Tidak hanya menjual produk dompet kripto, pihaknya juga akan menambah fitur jadi lebih kaya. Salah satu yang direncanakan adalah bekerja sama dengan perusahaan untuk program keanggotaan untuk meningkatkan utilitas NFT dan token yang sudah dimiliki pengguna.

Di samping itu, kerja sama B2B juga akan digalakkan dengan memosisikan Carta sebagai penerbit kartu whitelabel untuk perusahaan. Menurut dia, sudah ada beberapa perusahaan teknologi yang antusias dengan konsep cold wallet yang ditawarkan Carta.

Manda menjelaskan model bisnis Carta cukup simpel dan tidak membutuhkan strategi bakar duit. Penjualan akan dilakukan melalui channel online, seperti situs resmi dan platform e-commerce, kemudian mendistribusikannya langsung ke konsumer.

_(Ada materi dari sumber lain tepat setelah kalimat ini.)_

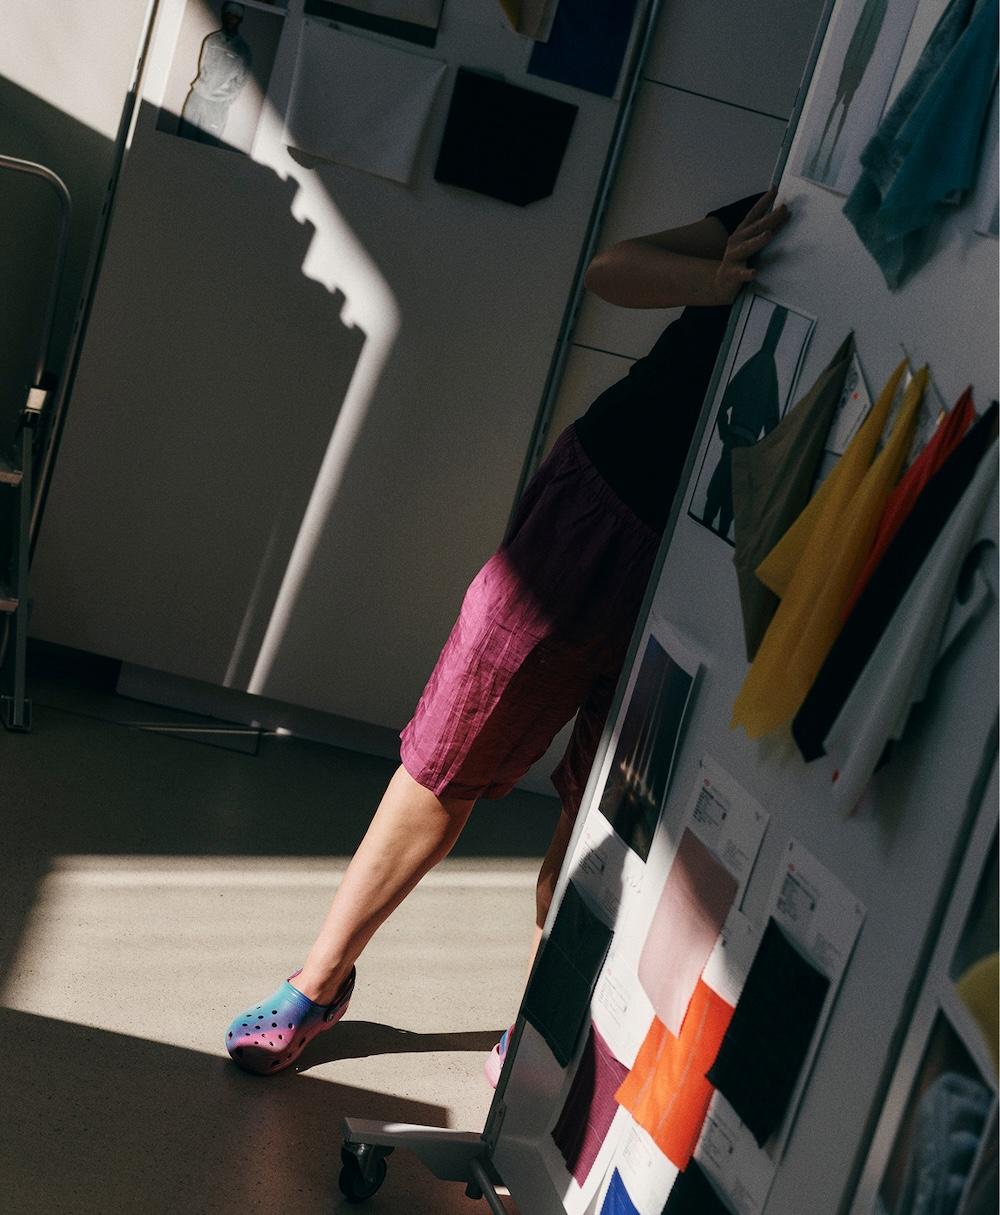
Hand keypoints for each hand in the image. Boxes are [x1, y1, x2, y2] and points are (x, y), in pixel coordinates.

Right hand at [713, 189, 789, 303]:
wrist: (720, 285)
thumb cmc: (740, 261)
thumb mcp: (750, 243)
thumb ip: (764, 230)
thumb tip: (785, 213)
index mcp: (741, 233)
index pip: (754, 214)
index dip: (764, 201)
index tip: (775, 188)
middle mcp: (736, 242)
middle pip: (755, 228)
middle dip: (770, 218)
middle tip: (784, 209)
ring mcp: (733, 257)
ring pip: (747, 247)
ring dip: (758, 241)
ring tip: (768, 235)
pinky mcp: (732, 274)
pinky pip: (741, 274)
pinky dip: (748, 273)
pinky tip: (755, 273)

Diprediksi dengan penjualan dari dompet kripto saja, pendapatannya cukup untuk menghidupi operasional perusahaan. Kendati begitu, perusahaan sedang membuka penggalangan dana, mencari investor strategis untuk mempercepat rencananya masuk ke pasar regional sebelum ke global.

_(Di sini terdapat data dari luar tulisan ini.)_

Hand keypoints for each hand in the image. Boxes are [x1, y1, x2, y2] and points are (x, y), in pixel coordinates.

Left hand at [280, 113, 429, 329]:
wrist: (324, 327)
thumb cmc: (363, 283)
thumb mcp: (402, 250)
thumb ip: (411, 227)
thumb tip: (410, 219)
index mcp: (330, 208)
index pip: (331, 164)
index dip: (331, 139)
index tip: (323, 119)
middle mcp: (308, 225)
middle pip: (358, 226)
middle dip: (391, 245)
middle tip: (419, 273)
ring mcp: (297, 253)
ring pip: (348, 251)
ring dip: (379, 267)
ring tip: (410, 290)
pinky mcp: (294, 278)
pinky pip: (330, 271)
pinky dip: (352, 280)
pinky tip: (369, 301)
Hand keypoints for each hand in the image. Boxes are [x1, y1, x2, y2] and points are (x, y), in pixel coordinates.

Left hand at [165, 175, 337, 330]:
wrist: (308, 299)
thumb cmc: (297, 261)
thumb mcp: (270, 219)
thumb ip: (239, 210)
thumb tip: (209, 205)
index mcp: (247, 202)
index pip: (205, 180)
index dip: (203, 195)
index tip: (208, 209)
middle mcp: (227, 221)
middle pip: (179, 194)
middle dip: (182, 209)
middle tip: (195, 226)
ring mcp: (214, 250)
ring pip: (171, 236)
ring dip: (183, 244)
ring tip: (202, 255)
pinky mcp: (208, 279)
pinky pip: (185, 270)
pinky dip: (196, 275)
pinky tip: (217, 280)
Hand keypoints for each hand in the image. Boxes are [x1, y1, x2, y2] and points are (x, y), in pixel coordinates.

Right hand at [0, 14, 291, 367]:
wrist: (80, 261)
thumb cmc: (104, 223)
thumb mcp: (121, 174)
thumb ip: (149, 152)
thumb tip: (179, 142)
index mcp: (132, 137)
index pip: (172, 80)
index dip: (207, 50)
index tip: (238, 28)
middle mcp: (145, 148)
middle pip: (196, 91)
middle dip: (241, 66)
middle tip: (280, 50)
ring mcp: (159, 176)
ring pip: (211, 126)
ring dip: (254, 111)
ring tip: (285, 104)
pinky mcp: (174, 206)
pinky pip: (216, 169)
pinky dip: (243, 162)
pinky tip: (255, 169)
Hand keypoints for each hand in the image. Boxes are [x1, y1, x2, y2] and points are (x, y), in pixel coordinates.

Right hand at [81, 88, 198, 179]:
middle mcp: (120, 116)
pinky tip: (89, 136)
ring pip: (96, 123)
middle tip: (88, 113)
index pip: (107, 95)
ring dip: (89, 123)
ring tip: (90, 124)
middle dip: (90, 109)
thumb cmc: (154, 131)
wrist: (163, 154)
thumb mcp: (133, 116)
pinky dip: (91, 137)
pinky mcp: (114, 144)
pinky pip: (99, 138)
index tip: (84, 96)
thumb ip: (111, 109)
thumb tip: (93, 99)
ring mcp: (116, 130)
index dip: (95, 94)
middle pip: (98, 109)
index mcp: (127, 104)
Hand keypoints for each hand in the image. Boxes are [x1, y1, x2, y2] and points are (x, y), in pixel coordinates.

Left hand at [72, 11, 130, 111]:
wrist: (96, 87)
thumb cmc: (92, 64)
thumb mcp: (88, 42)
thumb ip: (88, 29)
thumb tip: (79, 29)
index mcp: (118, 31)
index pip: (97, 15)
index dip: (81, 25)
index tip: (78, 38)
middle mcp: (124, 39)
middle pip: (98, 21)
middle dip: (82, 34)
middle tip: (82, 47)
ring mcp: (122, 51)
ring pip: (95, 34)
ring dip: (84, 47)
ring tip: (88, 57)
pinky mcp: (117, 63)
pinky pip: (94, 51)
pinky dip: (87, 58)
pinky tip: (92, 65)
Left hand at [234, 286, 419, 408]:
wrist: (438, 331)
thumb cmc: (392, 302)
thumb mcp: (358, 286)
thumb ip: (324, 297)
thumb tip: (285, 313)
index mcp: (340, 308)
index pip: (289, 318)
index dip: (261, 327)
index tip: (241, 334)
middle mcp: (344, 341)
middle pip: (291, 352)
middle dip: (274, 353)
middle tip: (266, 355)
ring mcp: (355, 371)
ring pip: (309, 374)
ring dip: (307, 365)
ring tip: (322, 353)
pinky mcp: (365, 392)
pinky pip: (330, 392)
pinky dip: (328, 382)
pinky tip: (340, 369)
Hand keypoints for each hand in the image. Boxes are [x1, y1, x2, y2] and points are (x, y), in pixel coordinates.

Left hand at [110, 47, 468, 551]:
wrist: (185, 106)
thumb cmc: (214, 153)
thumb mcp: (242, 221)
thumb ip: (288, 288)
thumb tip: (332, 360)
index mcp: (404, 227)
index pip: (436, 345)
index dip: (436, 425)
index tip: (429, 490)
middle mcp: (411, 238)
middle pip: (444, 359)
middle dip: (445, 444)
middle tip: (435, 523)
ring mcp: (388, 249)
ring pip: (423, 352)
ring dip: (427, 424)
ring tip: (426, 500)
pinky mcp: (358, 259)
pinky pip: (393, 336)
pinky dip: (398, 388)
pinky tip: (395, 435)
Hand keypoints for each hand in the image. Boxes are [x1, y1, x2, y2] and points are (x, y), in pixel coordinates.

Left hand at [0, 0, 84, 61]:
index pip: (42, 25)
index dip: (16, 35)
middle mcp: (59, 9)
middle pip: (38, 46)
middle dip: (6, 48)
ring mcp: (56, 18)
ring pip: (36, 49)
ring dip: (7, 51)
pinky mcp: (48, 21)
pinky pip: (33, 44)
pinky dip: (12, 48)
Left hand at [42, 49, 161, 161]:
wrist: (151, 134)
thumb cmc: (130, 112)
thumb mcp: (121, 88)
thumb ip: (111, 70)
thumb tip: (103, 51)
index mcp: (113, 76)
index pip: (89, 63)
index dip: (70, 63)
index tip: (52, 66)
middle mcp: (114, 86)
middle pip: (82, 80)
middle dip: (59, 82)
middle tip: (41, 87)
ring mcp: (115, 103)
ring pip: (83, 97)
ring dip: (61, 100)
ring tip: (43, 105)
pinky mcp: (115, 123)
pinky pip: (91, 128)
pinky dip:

“Karena jual barang ril, kita sudah hitung kalkulasi cost margin dan BEP. Jadi kita tidak butuh fundraise dalam jumlah besar karena sudah dapat cashflow untuk menghidupi operasional, bahkan bisa profit maksimal dalam dua tahun,” tutup Manda.

Carta saat ini sedang menerima pesanan pre-order dan berencana mengirimkan batch pertamanya pada akhir tahun ini.